▸ **What you need to do**
**A)** In the comment thread, print the passage starting with "8. Thank you" and going on through "on the shelf.".
**B)** According to the comment thread, what was Ruth randomly selected to receive?


    I’ll see myself out.

  8. Thank you for the awesome review. I just learned about this game a little over a week ago. I was debating on whether to buy it or not. I really like how you explained the rules. I have brought a few games before and after reading the instructions I was like “what” and the game ends up sitting on the shelf.

    1. I feel your pain, Ruth. Sometimes interpreting the rules is a bigger obstacle than coordinating everyone’s calendars. Something that I’ve found to be helpful is to just start playing and fumble through the rules. They often start making sense as you’re actually playing and making mistakes.

    2. Hi, Ruth. You’ve been randomly selected to receive a free copy of The Birds and the Bees. I’ll reach out for your mailing information.

  9. This is a fun game for older kids and adults. It takes a little bit of brain energy to remember the rules but worth it once you get a hang of it. You’ll need a nice amount of play area because it will spread out.

  10. My family loves Grandpa Becks games but I admit I have never bought this one but after reading your review I think I need to change that – after all who does not want to be supreme overlord of ursidae apiaries? But really you did a great job explaing the rules and the cards. My son is always thinking 3 moves ahead so this seems like one that he would really like. Thanks! I also buy games for my nieces and nephews for their birthday so I loved your opinion on the age.

    1. If I can’t potentially become the supreme overlord of Ursidae Apiaries I’m not sure gaming is even worth it! Thanks for reading, Kristie!

  11. This looks like it could be a fun little game to play after supper with my family. Thanks for the review.

  12. Thanks for your in depth review and explanation of the rules. I have played it before and we really liked it. I hadn’t heard of the buzz rule before- that’s a great one! Good point that red and purple do look similar on the cards.

▸ **Listed entries**

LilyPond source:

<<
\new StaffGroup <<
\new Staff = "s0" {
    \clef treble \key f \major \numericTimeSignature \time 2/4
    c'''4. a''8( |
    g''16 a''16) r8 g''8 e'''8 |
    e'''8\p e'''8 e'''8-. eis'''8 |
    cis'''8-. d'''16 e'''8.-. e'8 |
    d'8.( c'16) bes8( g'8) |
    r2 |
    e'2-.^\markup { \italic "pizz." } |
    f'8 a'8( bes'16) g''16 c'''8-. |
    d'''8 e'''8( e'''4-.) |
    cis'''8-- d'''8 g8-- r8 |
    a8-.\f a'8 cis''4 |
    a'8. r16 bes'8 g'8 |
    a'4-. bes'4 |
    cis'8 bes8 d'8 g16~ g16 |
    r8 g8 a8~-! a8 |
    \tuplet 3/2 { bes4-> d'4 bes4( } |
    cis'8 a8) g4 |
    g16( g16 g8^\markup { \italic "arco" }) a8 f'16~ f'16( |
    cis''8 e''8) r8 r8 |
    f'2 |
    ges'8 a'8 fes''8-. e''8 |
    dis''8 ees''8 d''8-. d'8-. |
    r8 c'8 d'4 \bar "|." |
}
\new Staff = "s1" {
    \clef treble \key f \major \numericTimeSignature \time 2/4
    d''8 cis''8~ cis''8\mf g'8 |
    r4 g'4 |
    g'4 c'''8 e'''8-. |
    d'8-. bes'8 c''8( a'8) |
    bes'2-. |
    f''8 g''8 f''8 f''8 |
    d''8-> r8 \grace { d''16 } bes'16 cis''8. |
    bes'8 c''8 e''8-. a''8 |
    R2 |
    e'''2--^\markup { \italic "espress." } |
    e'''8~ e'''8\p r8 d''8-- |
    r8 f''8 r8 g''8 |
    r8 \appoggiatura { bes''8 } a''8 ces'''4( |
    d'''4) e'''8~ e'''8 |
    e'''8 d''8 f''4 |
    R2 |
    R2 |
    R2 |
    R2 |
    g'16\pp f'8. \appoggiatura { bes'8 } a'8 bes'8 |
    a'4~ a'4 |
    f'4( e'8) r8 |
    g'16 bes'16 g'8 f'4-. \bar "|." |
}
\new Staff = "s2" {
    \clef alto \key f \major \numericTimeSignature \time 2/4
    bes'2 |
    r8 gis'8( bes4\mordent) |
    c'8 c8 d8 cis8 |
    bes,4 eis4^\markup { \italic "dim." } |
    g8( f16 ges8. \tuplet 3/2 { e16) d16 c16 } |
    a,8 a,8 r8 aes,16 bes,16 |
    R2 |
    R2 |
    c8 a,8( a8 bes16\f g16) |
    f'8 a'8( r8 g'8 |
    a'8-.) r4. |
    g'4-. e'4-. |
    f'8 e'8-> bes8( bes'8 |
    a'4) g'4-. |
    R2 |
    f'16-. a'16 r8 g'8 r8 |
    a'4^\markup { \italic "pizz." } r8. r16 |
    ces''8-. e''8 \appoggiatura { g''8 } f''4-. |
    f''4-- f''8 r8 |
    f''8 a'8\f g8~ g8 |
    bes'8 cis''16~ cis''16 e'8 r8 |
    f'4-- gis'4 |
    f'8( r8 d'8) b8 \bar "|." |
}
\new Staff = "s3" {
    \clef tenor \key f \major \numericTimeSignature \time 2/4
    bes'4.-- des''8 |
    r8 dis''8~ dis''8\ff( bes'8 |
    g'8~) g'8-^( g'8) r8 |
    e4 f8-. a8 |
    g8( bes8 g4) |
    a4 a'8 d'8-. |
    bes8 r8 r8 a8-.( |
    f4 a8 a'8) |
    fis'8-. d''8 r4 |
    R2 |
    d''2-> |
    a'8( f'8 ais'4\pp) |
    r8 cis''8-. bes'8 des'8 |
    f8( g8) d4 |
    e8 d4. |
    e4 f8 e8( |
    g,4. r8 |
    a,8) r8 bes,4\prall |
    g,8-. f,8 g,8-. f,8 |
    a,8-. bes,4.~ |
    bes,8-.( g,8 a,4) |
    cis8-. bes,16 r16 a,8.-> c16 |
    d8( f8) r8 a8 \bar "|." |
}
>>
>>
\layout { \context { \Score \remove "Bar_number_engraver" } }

▸ **Solutions to each task**
**A)**
8. Thank you for the awesome review. I just learned about this game a little over a week ago. I was debating on whether to buy it or not. I really like how you explained the rules. I have brought a few games before and after reading the instructions I was like “what” and the game ends up sitting on the shelf.

**B)** A free copy of The Birds and the Bees.